The Duty of History




3 minutes reading

Our first association with gypsy girls is often those mediocre paintings of a woman with voluminous raven hair, flashing eyes and a bosom yearning for freedom. But in the photo of four young gypsy girls that Wilhelm Brasse made in Auschwitz at the end of 1944, there is no trace of such pseudo romance.

This is not a portrait of how we would like to see ourselves or other people; more beautiful than in reality, it’s a harsh and chilling image of two twins, abused in the medical experiments by Joseph Mengele and his team. As a photographer, Brasse documented prisoners of the concentration camp on an industrial scale. He remembers the moment of the four children: “They were so ashamed.” To prevent scaring the girls even more, he remained at a distance, says Brasse in Irek Dobrowolski’s documentary Portrecista (Portrait Photographer), which was shown on Polish television earlier this year. After taking the photo, he gave the four girls a piece of bread. “I cursed God. And my mother for giving birth to me.” Secret photo Brasse was 22 years old when he and 400 Polish Jewish political prisoners arrived in Auschwitz in August 1940. He was captured in Hungary when he tried to flee to France, like tens of thousands of Poles. He was given the choice between fighting in the Wehrmacht or imprisonment. After two weeks of quarantine and six months of hard manual labour, Brasse was deployed as a photographer at the Erkennungsdienst (Identification Service) that the Gestapo had set up in Auschwitz.

The service initially made passport photos of the newly arrived prisoners. In the course of 1941, the situation in Auschwitz quickly deteriorated. In 1942, the transportation of Jews started, and physicians such as Joseph Mengele and Eduard Wirths started medical experiments on prisoners. The photo service had to record everything: Hassidic Jews, triplets and twins, the ill and disabled, remarkable tattoos, colour photos of the effects of gynaecological experiments on young women. But also floral motifs for postcards that the camp guards could send to their families. In The Guardian Brasse said that he made only one photo in secret: “A photo of a woman, a fellow- prisoner, who looked very beautiful.”

The beauty in those cruel surroundings compelled him to this act. Taking huge risks, he smuggled the photo out of the camp, to his mother. After the war he found the woman and gave her the photo. She thought she did not look nice in it and destroyed the print.

Dark soul
Wilhelm Brasse (89) now lives in Zywiec, Poland. He has grown crooked as a result of camp abuse. After the war, he tried to photograph, but each time the horrible images of Auschwitz appeared before his eyes. Sometimes photography can make you cynical. It offers a merciless view on the dark side of the human soul. Sadists can use photography as a means of humiliating people and getting them in their power. One would think that anyone who has seen such images would forever be aware that this should never happen again. This would mean that the crimes against humanity would be limited to the first half of the twentieth century. However, in former Yugoslavia, Rwanda, Sudan and other places, people have fallen victim to systematic and large-scale butchering. During Pol Pot’s regime, who was in power in Cambodia in the nineteen seventies and eighties, the same happened as in Auschwitz: all prisoners were portrayed before they were murdered.

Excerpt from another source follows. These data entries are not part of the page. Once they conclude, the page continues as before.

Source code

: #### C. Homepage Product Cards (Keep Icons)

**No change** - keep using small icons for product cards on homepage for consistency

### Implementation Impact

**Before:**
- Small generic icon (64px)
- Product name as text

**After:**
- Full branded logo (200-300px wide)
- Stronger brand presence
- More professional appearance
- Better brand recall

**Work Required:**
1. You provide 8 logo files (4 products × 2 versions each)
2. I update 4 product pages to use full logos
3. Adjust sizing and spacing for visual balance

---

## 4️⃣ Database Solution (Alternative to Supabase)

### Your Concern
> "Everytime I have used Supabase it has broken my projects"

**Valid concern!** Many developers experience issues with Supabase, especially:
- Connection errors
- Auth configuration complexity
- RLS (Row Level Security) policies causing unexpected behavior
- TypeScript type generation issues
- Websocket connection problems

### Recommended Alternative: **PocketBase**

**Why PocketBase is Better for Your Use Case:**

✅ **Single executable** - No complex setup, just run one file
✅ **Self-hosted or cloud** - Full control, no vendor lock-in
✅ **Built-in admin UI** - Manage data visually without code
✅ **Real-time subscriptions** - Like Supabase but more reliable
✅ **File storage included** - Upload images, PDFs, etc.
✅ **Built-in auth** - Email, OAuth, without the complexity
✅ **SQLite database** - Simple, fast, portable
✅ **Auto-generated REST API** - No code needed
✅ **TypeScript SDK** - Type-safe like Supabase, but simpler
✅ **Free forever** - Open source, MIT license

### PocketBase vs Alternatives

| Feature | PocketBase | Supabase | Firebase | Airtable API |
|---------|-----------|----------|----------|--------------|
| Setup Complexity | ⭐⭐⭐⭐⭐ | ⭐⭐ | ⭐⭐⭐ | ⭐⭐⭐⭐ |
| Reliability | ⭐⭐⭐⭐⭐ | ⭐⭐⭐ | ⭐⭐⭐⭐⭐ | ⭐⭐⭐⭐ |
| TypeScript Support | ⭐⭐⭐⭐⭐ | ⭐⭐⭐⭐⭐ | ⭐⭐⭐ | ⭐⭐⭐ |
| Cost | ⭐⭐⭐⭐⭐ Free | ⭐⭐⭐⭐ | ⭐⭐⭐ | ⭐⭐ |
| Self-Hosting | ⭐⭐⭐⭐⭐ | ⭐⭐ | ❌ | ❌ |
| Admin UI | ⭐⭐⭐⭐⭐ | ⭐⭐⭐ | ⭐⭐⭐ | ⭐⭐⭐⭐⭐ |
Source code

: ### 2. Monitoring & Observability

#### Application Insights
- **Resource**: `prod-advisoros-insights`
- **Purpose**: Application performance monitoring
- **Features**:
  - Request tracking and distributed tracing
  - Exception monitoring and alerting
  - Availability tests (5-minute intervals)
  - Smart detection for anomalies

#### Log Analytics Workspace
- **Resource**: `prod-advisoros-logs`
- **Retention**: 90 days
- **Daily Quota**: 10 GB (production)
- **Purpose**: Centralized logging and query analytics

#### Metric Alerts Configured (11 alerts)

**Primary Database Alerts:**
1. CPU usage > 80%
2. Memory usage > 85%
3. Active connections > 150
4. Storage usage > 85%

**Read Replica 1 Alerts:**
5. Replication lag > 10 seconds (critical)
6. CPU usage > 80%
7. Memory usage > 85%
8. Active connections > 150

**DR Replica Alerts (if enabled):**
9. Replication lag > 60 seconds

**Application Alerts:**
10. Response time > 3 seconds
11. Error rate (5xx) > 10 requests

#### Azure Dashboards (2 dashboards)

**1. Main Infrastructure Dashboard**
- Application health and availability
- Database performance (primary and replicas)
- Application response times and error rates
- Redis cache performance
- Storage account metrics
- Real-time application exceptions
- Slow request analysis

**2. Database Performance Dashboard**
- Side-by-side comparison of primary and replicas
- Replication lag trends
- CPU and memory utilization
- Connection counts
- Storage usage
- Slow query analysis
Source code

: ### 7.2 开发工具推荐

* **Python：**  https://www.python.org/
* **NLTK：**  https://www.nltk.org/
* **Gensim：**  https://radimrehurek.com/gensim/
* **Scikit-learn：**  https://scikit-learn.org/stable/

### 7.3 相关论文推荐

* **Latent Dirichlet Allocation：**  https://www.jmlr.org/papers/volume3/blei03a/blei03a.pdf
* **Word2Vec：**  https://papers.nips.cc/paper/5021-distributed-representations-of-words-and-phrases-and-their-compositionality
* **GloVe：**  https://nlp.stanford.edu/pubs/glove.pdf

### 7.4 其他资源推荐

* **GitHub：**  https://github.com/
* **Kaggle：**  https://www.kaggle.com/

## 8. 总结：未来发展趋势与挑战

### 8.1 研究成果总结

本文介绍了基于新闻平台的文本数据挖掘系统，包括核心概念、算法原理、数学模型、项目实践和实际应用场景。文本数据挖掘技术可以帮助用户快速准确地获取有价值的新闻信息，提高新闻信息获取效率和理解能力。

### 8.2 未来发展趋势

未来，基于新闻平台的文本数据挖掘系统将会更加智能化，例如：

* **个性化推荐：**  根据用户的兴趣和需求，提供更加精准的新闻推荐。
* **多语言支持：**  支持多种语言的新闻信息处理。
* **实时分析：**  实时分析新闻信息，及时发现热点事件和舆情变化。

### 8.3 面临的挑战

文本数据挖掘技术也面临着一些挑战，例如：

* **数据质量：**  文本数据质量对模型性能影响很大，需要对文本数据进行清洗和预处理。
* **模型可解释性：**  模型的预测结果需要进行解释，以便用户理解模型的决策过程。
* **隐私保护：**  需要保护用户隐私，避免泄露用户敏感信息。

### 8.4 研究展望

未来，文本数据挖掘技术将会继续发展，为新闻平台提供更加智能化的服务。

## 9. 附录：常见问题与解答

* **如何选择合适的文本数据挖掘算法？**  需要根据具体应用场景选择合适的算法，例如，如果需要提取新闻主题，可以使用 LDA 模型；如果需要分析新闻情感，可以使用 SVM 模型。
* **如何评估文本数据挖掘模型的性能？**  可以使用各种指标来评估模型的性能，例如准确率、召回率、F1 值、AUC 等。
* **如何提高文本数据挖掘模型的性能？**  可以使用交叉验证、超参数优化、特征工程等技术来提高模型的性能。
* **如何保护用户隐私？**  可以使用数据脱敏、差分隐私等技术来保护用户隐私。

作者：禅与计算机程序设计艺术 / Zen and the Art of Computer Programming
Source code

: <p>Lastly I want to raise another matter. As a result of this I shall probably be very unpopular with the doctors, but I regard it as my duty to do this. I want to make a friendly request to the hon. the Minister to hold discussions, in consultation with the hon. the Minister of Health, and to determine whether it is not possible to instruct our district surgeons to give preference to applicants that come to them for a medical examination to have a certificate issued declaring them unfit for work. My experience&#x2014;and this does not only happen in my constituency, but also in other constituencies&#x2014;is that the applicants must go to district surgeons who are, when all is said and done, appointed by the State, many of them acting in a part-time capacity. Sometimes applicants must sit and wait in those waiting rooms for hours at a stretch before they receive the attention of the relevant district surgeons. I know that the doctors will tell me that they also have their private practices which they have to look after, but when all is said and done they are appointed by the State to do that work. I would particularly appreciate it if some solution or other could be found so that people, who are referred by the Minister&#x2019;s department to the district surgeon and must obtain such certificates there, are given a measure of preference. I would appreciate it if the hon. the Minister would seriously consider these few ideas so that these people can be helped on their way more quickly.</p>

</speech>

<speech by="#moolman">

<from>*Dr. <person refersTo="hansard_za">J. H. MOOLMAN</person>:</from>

When early 2005 the fiftieth anniversary of the liberation of Auschwitz was commemorated all over the world, we saw beautiful photos in the newspapers: a thick layer of snow, a lonely figure walking by the buildings, in places interrupted by black barbed wire. Images selected by the editors to put their readers at ease. The French paper Libération, which has a much more creative approach to its tabloid- sized pages than the Dutch newspapers, decided to make a real statement: The photo of the four gypsy girls featured large on the front page, with below in bold print ‘Le devoir de l’histoire.’ An appeal to the reader to realise that our knowledge of history implies an obligation: to think about a better future.